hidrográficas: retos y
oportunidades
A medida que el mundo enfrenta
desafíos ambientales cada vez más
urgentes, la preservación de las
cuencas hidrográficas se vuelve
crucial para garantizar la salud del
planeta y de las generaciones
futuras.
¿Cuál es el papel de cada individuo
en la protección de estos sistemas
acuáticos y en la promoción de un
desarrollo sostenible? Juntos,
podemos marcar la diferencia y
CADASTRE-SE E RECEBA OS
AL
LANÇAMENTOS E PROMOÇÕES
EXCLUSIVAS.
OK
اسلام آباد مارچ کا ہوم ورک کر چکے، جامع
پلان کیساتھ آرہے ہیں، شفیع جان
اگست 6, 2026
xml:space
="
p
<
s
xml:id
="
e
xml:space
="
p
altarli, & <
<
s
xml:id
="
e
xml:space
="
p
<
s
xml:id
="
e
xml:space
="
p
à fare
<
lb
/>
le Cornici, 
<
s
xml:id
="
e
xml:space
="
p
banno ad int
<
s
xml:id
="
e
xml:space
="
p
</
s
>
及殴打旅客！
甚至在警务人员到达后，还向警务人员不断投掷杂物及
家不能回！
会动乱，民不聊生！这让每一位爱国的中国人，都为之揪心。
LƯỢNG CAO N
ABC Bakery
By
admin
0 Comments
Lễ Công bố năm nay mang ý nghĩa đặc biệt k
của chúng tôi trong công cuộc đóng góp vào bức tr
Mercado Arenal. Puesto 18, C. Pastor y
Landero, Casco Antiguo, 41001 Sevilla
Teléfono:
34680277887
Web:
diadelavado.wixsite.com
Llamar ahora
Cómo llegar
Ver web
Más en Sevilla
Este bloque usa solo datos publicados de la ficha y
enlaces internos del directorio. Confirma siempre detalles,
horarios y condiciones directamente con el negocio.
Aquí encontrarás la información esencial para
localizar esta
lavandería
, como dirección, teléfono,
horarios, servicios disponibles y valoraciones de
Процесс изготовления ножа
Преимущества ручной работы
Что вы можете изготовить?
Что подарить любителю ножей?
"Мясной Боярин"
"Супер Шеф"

+++

**ABOUT THIS EXERCISE**
Could you return the records exactly, from their first line up to and including the line with "Lễ Công bố năm nay mang ý nghĩa đặc biệt k"?

**EXERCISE RESULT**
hidrográficas: retos y
oportunidades
A medida que el mundo enfrenta
desafíos ambientales cada vez más
urgentes, la preservación de las
cuencas hidrográficas se vuelve
crucial para garantizar la salud del
planeta y de las generaciones
futuras.
¿Cuál es el papel de cada individuo
en la protección de estos sistemas
acuáticos y en la promoción de un
desarrollo sostenible? Juntos,
podemos marcar la diferencia y
CADASTRE-SE E RECEBA OS
AL
LANÇAMENTOS E PROMOÇÕES
EXCLUSIVAS.
OK
اسلام آباد مارچ کا ہوم ورک کر چکے، جامع
پلان کیساتھ آرہے ہیں، شفیع جان
اگست 6, 2026
xml:space
="
p
<
s
xml:id
="
e
xml:space
="
p
altarli, & <
<
s
xml:id
="
e
xml:space
="
p
<
s
xml:id
="
e
xml:space
="
p
à fare
<
lb
/>
le Cornici, 
<
s
xml:id
="
e
xml:space
="
p
banno ad int
<
s
xml:id
="
e
xml:space
="
p
</
s
>
及殴打旅客！
甚至在警务人员到达后，还向警务人员不断投掷杂物及
家不能回！
会动乱，民不聊生！这让每一位爱国的中国人，都为之揪心。
LƯỢNG CAO N
ABC Bakery
By
admin
0 Comments
Lễ Công bố năm nay mang ý nghĩa đặc biệt k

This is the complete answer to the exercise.